To install Anaconda, you will use the command-line installer. Right-click on the 64-bit installer link, select Copy Link Location, and then use the following commands:

# The version of Anaconda may be different depending on when you are installing`
curl -O https://repo.anaconda.com/miniconda/Miniconda3-latest-Linux-x86_64.sh
sh Miniconda3-latest-Linux-x86_64.sh
# and follow the prompts. The defaults are generally good.`

You may have to open a new terminal or re-source your ~/.bashrc to get access to the conda command.

pip

Python 3

While Python 3.x is installed by default on Linux, pip is not installed by default.

sudo apt install python3-pip

Tip: If you want to use just the command pip, instead of pip3, you can symlink pip to the pip3 binary.

Installation

{: #linux-installation}

Anaconda

{: #linux-anaconda}

No CUDA/ROCm

To install PyTorch via Anaconda, and do not have a CUDA-capable or ROCm-capable system or do not require CUDA/ROCm (i.e. GPU support), in the above selector, choose OS: Linux, Package: Conda, Language: Python and Compute Platform: CPU. Then, run the command that is presented to you.

With CUDA

To install PyTorch via Anaconda, and you do have a CUDA-capable system, in the above selector, choose OS: Linux, Package: Conda and the CUDA version suited to your machine.
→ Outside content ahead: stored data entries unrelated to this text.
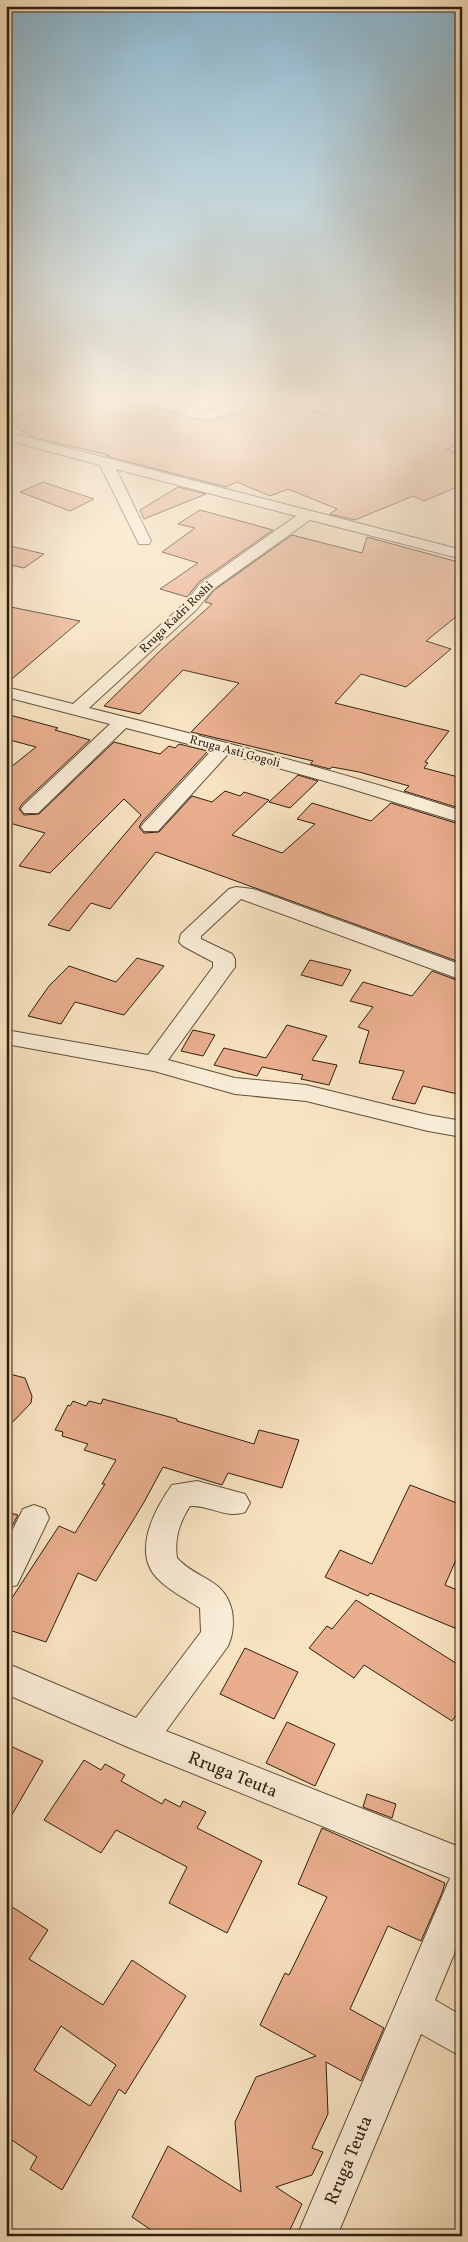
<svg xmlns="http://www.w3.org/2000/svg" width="468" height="2242" font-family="Vollkorn,serif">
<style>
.building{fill:#e9ae8e;stroke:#2f1f0f;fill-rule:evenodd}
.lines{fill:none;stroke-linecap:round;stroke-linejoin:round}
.minor-casing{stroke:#61503c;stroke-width:2}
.minor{fill:#faedd7;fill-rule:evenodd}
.labels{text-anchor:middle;stroke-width:4.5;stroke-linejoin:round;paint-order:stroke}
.far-street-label{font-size:12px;fill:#2f1f0f;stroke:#faedd7}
.near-street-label{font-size:18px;fill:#2f1f0f;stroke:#faedd7}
</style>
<rect width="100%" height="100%" fill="#f8e3c1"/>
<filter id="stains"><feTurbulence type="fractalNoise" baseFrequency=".004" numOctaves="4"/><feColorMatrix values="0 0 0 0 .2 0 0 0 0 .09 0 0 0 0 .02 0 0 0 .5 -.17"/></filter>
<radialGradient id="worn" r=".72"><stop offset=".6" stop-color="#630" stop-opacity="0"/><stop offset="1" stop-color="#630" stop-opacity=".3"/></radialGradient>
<path class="building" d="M6 401H143L146 406 202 421H212L245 411 247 405 241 401H283L286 406 327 415 335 410 334 405 320 401H462V443L447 449 462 455V485L424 501 413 496 355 520 330 514 337 509 288 489 270 496 237 482 226 487 106 456 109 455 35 438 10 424 17 422 11 419 22 415 6 409Z
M175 401H235L210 409Z
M43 482 94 499 70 511 20 492Z
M178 487 206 494 144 519 140 510Z
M200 510 273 530 199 582 187 597 160 589 198 563 162 552 195 528 178 524Z
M292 535 362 553 367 537 462 563V612L426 641 451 649 406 687 361 674 335 703 449 731 425 762 428 763 424 768 462 778V809L404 791 409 786 359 772 332 767 330 769 310 764 313 761 191 732 239 683 183 670 140 714 104 706 162 649 212 604 205 602 213 591Z
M6 545 44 554 24 568 6 564Z
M6 606 80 621 6 684Z
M6 714 58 728 55 730 90 740 22 804 19 809 24 815 39 814 114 742 160 754 169 746 175 748 179 744 208 751 142 822 139 827 144 833 159 832 192 796 212 802 225 791 240 796 244 792 269 800 232 835 282 853 315 824 297 819 312 803 371 821 391 803 462 825V963L156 852 110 909 91 903 69 931 48 925 141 815 124 799 50 873 19 866 45 833 6 822V771L36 747 6 739Z
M298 775 318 781 290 808 269 802Z
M137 958 164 966 124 1015 75 1002 61 1024 28 1016 49 986 69 966 116 982Z
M310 960 351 970 342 986 301 975Z
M432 971 462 982V1095L423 1086 415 1104 392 1099 404 1071 359 1063 369 1031 358 1027 373 1007 350 1001 363 982 412 996Z
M287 1025 327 1036 312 1060 337 1065 329 1085 301 1079 303 1075 262 1067 257 1076 214 1065 224 1048 266 1058Z
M193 1030 215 1035 203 1056 181 1051Z
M6 1373 25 1378 32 1396 31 1403 6 1429Z
M103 1399 177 1419V1421L254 1444 259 1430 299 1440 282 1488 228 1473 222 1485 163 1467 143 1504 96 1581 78 1573 46 1642 6 1629V1607L59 1526 75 1533 105 1484H102L116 1460 84 1450 88 1444 62 1436 63 1432 55 1430 68 1405 70 1406 73 1401 86 1406 89 1401 101 1404Z
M410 1485 462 1505V1546L445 1585 462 1592V1631L370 1593 368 1596 325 1577 340 1550 372 1564Z
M6 1512 18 1515 6 1538Z
M356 1600 462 1667V1707L452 1721 364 1665 354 1678 309 1648 327 1626 332 1629Z
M245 1648 298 1672 274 1719 220 1694Z
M287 1722 335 1744 315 1786 266 1763Z
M6 1744 43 1761 6 1825Z
M84 1760 101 1770 105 1764 125 1775 121 1781 162 1804 165 1799 180 1807 183 1801 206 1812 197 1828 262 1861 227 1933 169 1903 187 1867 116 1830 101 1853 44 1820Z
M367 1794 396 1804 392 1818 363 1807Z
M322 1828 445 1883 442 1893 421 1941 388 1926 350 2009 384 2028 361 2081 326 2062 328 2114 312 2148 323 2152 312 2175 276 2187 302 2204 287 2236H160L132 2217 168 2146 241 2192 235 2122 256 2077 316 2056 260 2025 285 1973 289 1975 327 1897 298 1884Z
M6 1903 48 1930 29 1959 103 2005 132 1960 186 1996 125 2094 119 2089 62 2190 30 2169 37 2157 6 2136ZM61 2026 116 2065 90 2106 34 2070Z"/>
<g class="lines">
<defs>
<path id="minor" d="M145 401H167L202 411H210L239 402 245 406 244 409 211 419H202L146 404Z
M285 401H310L332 406 333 409 327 413 286 404Z
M6 432 462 550V559L310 520 212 590 197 609 89 708C214 739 339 771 462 811V823L342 786 228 754 158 831H144L141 827 144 823 212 750 126 728 38 813H24L21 809 24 805 110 724 6 697V687L73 704 185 603 200 584 296 516 116 469 151 541 149 544H139L100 465 6 440Z
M236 887 253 889 462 965V980L241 899 201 936V939L232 954 235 959V967L168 1060 235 1078 306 1085 428 1115 462 1121V1137L428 1131 306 1101 235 1094 154 1071 6 1044V1030L148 1055 213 967V962L183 946 179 942 181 934 229 889Z
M197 1481 245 1494 250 1503 245 1512C226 1519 210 1505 190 1506 180 1521 174 1539 177 1558 197 1580 225 1578 232 1611 234 1624 233 1635 228 1646L166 1731 462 1848V1935L435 2000 462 2016V2057L421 2034 337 2236H297L450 1878 130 1748 6 1694V1663L136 1718 201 1632 200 1608C186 1599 170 1591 159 1580 131 1554 154 1510 172 1485Z
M34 1505 45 1509 49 1518 17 1585 6 1588V1543L23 1509Z"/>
</defs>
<use href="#minor" class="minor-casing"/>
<use href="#minor" class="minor"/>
</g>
<linearGradient id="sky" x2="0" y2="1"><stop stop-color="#8bb8d0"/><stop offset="0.56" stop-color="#fcf2e3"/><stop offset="1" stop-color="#fcf2e3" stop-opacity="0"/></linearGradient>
<rect width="468" height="715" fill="url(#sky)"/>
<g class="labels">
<g class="far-street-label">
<text transform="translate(176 617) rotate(-44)" y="4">Rruga Kadri Roshi</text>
<text transform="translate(235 751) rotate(15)" y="4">Rruga Asti Gogoli</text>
</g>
<g class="near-street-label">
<text transform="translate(233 1774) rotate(22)" y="6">Rruga Teuta</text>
<text transform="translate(348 2160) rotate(-67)" y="6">Rruga Teuta</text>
</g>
</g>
<rect width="468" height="2242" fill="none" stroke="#f8e3c1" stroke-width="25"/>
<rect x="8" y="8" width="453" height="2227" fill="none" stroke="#2f1f0f" stroke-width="2.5"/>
<rect x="12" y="12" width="443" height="2217" fill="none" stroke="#2f1f0f"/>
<rect width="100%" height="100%" filter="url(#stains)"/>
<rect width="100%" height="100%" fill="url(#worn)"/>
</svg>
Often, the latest CUDA version is better. Then, run the command that is presented to you.

With ROCm

PyTorch via Anaconda is not supported on ROCm currently. Please use pip instead.

pip

{: #linux-pip}

No CUDA

To install PyTorch via pip, and do not have a CUDA-capable or ROCm-capable system or do not require CUDA/ROCm (i.e. GPU support), in the above selector, choose OS: Linux, Package: Pip, Language: Python and Compute Platform: CPU. Then, run the command that is presented to you.

With CUDA

To install PyTorch via pip, and do have a CUDA-capable system, in the above selector, choose OS: Linux, Package: Pip, Language: Python and the CUDA version suited to your machine. Often, the latest CUDA version is better. Then, run the command that is presented to you.

With ROCm

To install PyTorch via pip, and do have a ROCm-capable system, in the above selector, choose OS: Linux, Package: Pip, Language: Python and the ROCm version supported. Then, run the command that is presented to you.

Verification

{: #linux-verification}

To ensure that PyTorch was installed correctly, we can verify the installation by running sample PyTorch code. Here we will construct a randomly initialized tensor.

import torch
x = torch.rand(5, 3)
print(x)

The output should be something similar to:

tensor([[0.3380, 0.3845, 0.3217],
        [0.8337, 0.9050, 0.2650],
        [0.2979, 0.7141, 0.9069],
        [0.1449, 0.1132, 0.1375],
        [0.4675, 0.3947, 0.1426]])

Additionally, to check if your GPU driver and CUDA/ROCm is enabled and accessible by PyTorch, run the following commands to return whether or not the GPU driver is enabled (the ROCm build of PyTorch uses the same semantics at the python API level link, so the below commands should also work for ROCm):

import torch
torch.cuda.is_available()

Building from source

{: #linux-from-source}

For the majority of PyTorch users, installing from a pre-built binary via a package manager will provide the best experience. However, there are times when you may want to install the bleeding edge PyTorch code, whether for testing or actual development on the PyTorch core. To install the latest PyTorch code, you will need to build PyTorch from source.

Prerequisites

{: #linux-prerequisites-2}

  1. Install Anaconda or Pip
  2. If you need to build PyTorch with GPU support a. for NVIDIA GPUs, install CUDA, if your machine has a CUDA-enabled GPU. b. for AMD GPUs, install ROCm, if your machine has a ROCm-enabled GPU
  3. Follow the steps described here: https://github.com/pytorch/pytorch#from-source

You can verify the installation as described above.